"McNabb said the company was working toward a fair settlement and restitution for the dealers. He used the word restitution for the dealers for the first time," Steve Kalafer, a New Jersey-based VW dealer told the WSJ. McNabb added that there was "heavy discussion" about "fair compensation" for dealers inside the company, Kalafer said.
Specific details on what the company will pay individual dealers isn't yet available. VW is already on the hook for nearly $15 billion in compensation for nearly 500,000 TDI owners. With 650 dealers in the company's US network, that number will probably increase substantially once VW gets around to detailing its restitution plans.

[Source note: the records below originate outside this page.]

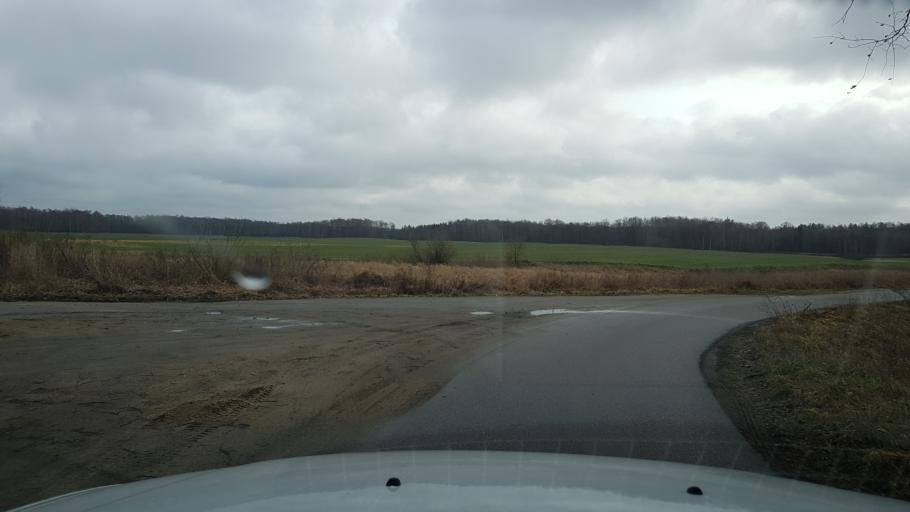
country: PL
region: West Pomeranian Voivodeship
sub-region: Powiat szczecinecki
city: Szczecinek
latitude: 53.7048
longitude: 16.7686
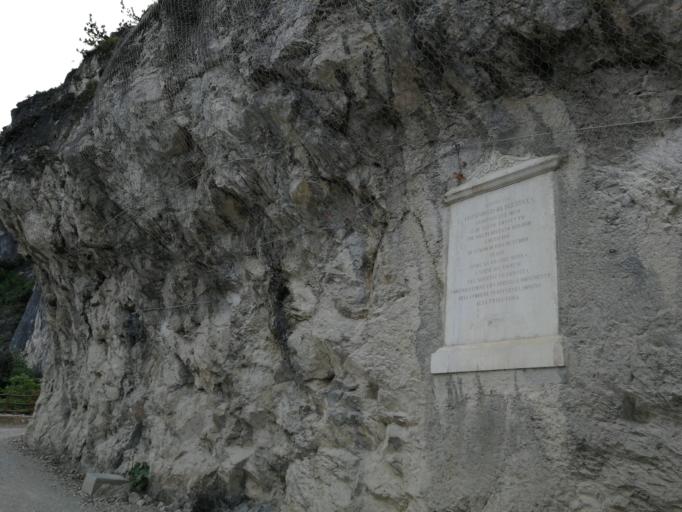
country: IT
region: Trentino-Alto Adige
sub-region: Provincia di Trento
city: Riva del Garda
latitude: 45.8766
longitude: 10.8387
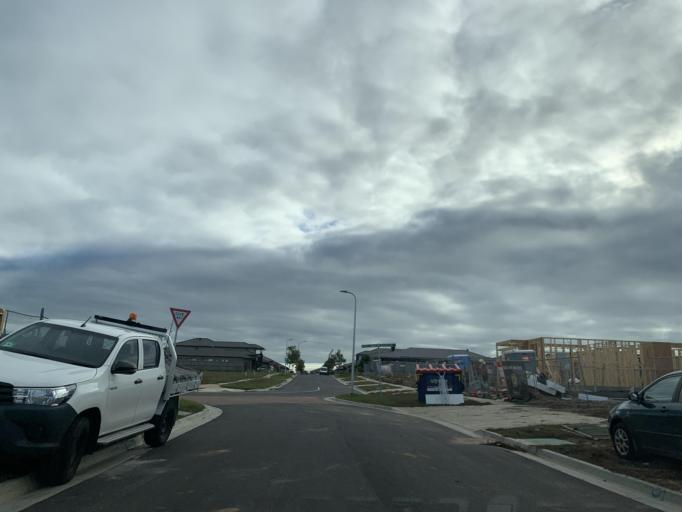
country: AU
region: Victoria
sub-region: Casey
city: Cranbourne East
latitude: -38.1260
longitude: 145.3439
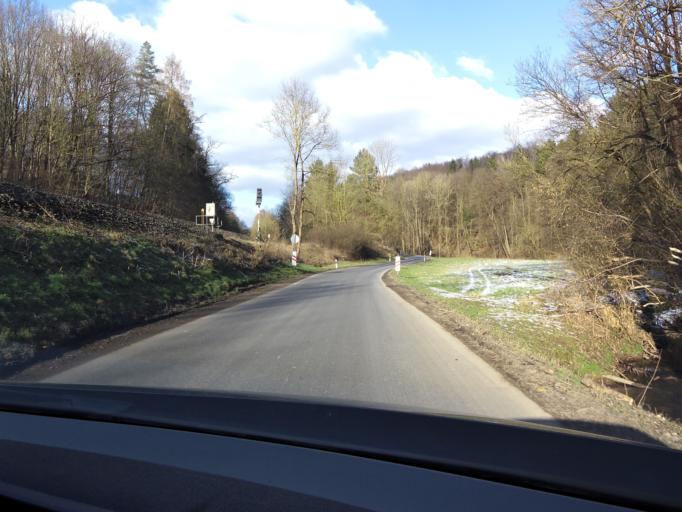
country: DE
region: Thuringia
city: Leimbach
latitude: 50.8399
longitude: 10.2064
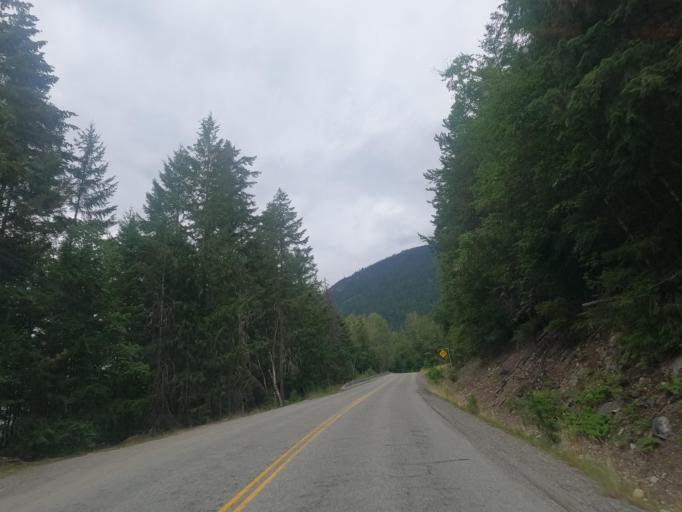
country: CA
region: British Columbia
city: Pemberton
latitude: 50.3021
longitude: -122.5849
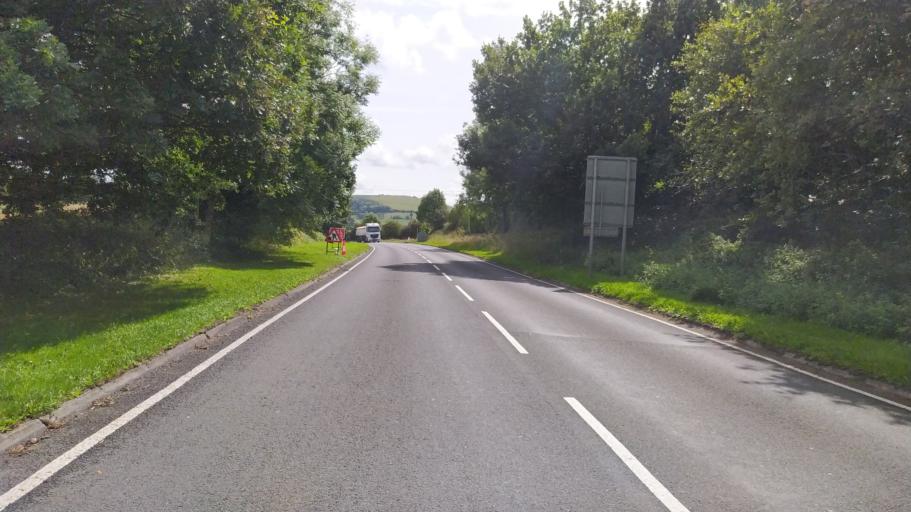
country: GB
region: England
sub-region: Dorset
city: Shaftesbury
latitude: 51.0003
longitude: -2.1851
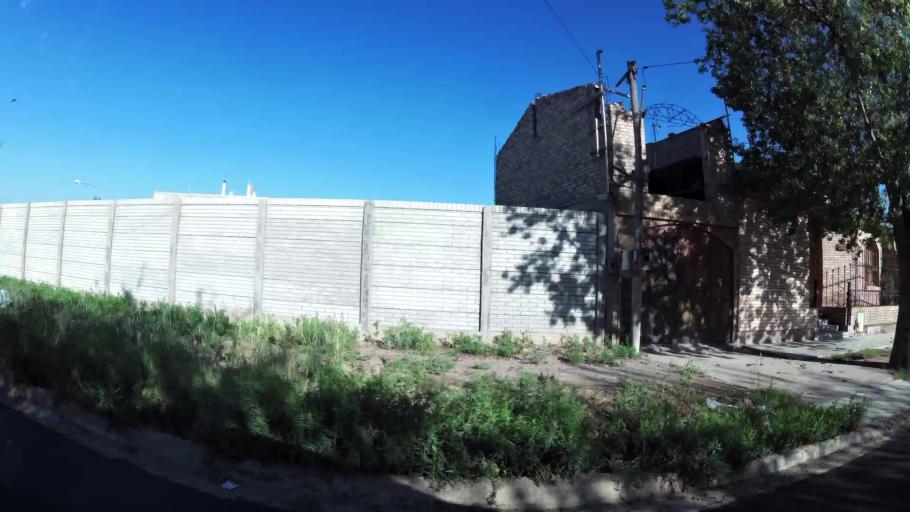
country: AR
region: Mendoza
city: Las Heras
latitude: -32.8558
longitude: -68.8176
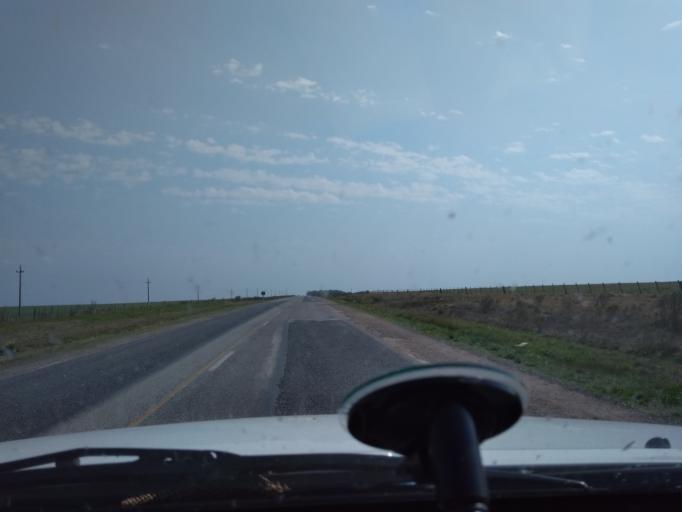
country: UY
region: Florida
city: Florida
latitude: -34.0445
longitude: -55.9884
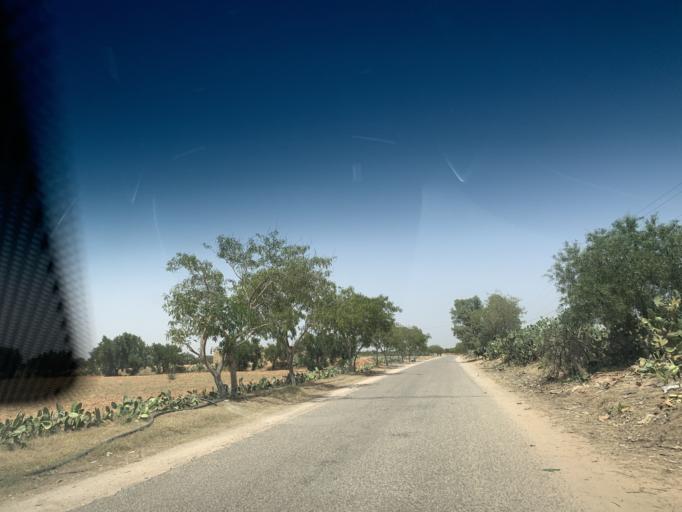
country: TN
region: Al Mahdiyah
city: Shurban
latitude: 35.1885
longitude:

"Volkswagen's compensation for consumers is very generous, but it was done with a gun to their head," Kalafer told WSJ. "We want to know what restitution Volkswagen is going to give to dealers, because we have not put a gun to their head."
Aside from promising restitution, the WSJ reports that Volkswagen explained its timeline for repair and buyback programs to its dealers. If the courts okay VW's settlement plan, consumers can sell their cars back to Volkswagen or choose from repairs – software updates for second and third-gen diesels and "software/hardware modification" for first-gen TDIs. Fixes for third-gen models hit dealers in October, while solutions for first- and second-generation diesels will hit in January and February, respectively. VW expects the program to run through the end of 2018.